• [TEXT SEGMENT]:
+---+

Cropredy - 13 & 14 August 1999

Friday night Richard and the band

coincided with some of the worst weather of the year. It lashed it down with rain just before he was due to start causing some (very quickly and efficiently fixed) sound problems. It looked like the weather would ease but regrettably it didn't. Even I admitted defeat after a while and listened to the end of the set sitting in the car - fortunately the car park was near enough for the sound to carry.

Having not heard Mock Tudor (not even an nth generation copy) I'm not familiar with most of the new the songs and titles but my first impression is that if the new material he played at the start of his set is from it and arranged similarly then this could well be the most commercial album he has ever made. (yes this is a double edged comment, but only a first impression. despite rumours and high hopes Mock Tudor was not on sale for a Cropredy pre-release so I have still not heard it).

Saturday night the weather was kinder so his guest spot with Fairport was on a fine clear evening (even though the ground conditions were awful - mud mud and more mud). And what a spot, he was on stage along with Swarb for Walk Awile and Sloth. I can live without Walk Awile but Sloth makes me shiver. And in amongst the set with Fairport was Crash the Party, From one extreme to the other.

I'm sure there will be plenty of set lists posted and at 10 past 4 am, having just driven home up the motorway I'm in no condition to report in any detail except to say he was on top form, a great set in difficult conditions on Friday and a stunning guest spot with Fairport on Saturday.

Chris Woods 
psa12@keele.ac.uk 


It started going wrong

when we arrived and saw signs saying "Camp sites closed due to floods; diversions signed" We ended up in a field just behind the main arena field but with the canal in-between and a long way round by path.

+---+

• [AIM OF THE TASK]:
Copy out the stretch of the Cropredy report from "Chris Woods" through "round by path.", replacing "canal" with "river". The lines have nothing to do with this.

• [DATA EXCERPT]:
+---+

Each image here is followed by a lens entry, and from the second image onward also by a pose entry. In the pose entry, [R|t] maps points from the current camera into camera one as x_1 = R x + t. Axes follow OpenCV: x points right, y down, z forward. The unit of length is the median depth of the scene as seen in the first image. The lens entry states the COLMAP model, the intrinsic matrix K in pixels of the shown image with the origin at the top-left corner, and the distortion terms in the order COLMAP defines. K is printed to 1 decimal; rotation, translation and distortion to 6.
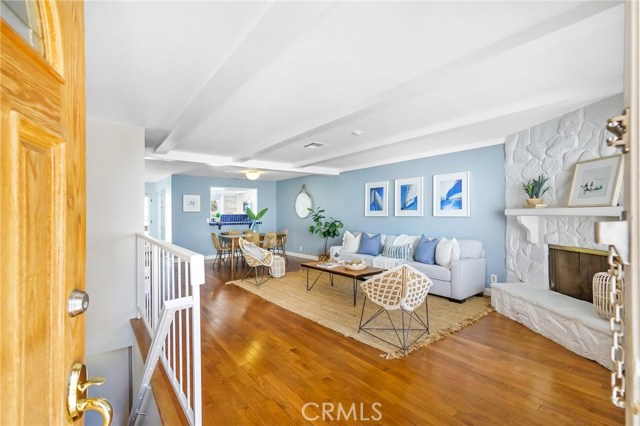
lens RADIAL K [[288.7, 0, 313.5], [0, 288.7, 211.9], [0, 0, 1]] dist [-0.003290, 0.002819]
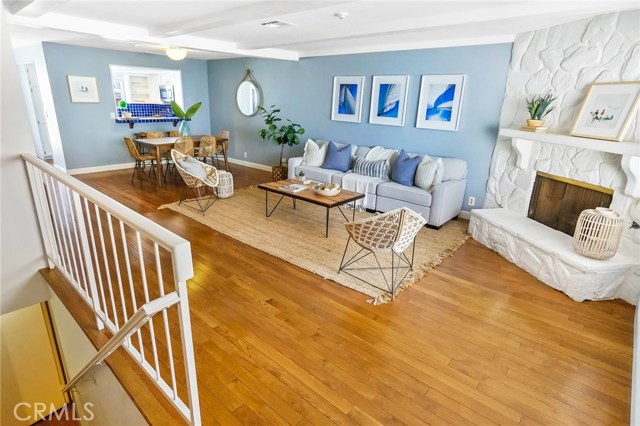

+---+

• [EXERCISE RESULT]:
Chris Woods 
psa12@keele.ac.uk 


It started going wrong

when we arrived and saw signs saying "Camp sites closed due to floods; diversions signed" We ended up in a field just behind the main arena field but with the river in-between and a long way round by path.